Comunque, incuriositi dallo strano atteggiamento tenuto nei nostri confronti, io e Vittorio cercammo con molto tatto di indagare. L’uomo, forse ammorbidito dal buon affare appena concluso con noi, ci spiegò che il giorno prima sua moglie era improvvisamente fuggita col tuttofare del locale. Indagando ancora con astute domande, riuscimmo a scoprire la vera ragione di tale comportamento: l’uomo, in un colpo solo, aveva perso sia la cuoca sia l’aiuto del locale! Lasciammo il nostro amico ai suoi affanni e ci dirigemmo verso il porto dove noleggiammo una barchetta a motore, manovrata da un pescatore. Facemmo il periplo della bellissima isola di San Domino ammirando il mare color smeraldo, le fresche e affascinanti grotte, il verde incontaminato… Un’isola vergine, insomma!

Tornati in porto salimmo sulla Daunia e andammo a riposarci a poppa sulle panche, stanchi ma felici. Poco dopo la nave partì e più tardi un altoparlante cominciò a trasmettere musica ballabile. Noi quattro non perdemmo tempo a lanciarci nelle danze, seguiti dallo sguardo incuriosito degli altri viaggiatori. A un certo punto Ivonne, scorgendo in lontananza il comandante della nave, si precipitò verso di lui, lo prese per un braccio, forzatamente lo trascinò nell’improvvisata balera e, abbracciatolo, si lanciò in un prolungato, avvincente e peccaminoso tango con caskè. A quella vista le altre donne fremettero con un brivido e un sussulto, e tutte quante vollero avere il privilegio di un ballo col malcapitato comandante. Alla fine il pover’uomo, tutto sudato e sfibrato per mancanza di allenamonto, dovette ancora soddisfare le brame di Hannelore.

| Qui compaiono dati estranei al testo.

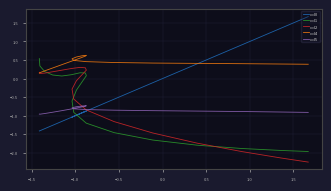

Does the chart display data point markers on the line(s)?

No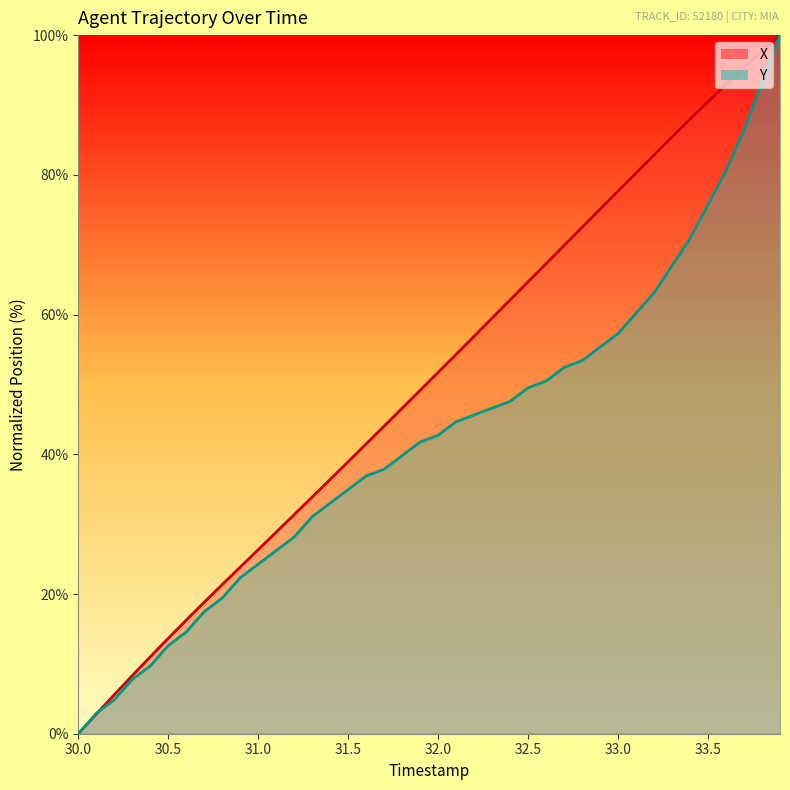

How many categories are shown in the chart?

40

La nave stava silenziosamente scivolando verso il ritorno e già si scorgeva in lontananza la costa. Il sole lentamente tramontava ma… le due "panze", quella di Hannelore e l’altra dell’abbondanza del suo ballerino, erano ancora avvinghiate nelle spirali di una vorticosa polka.

Non sono piò tornato alle Tremiti. Ho voluto ricordarle così, come quel giorno!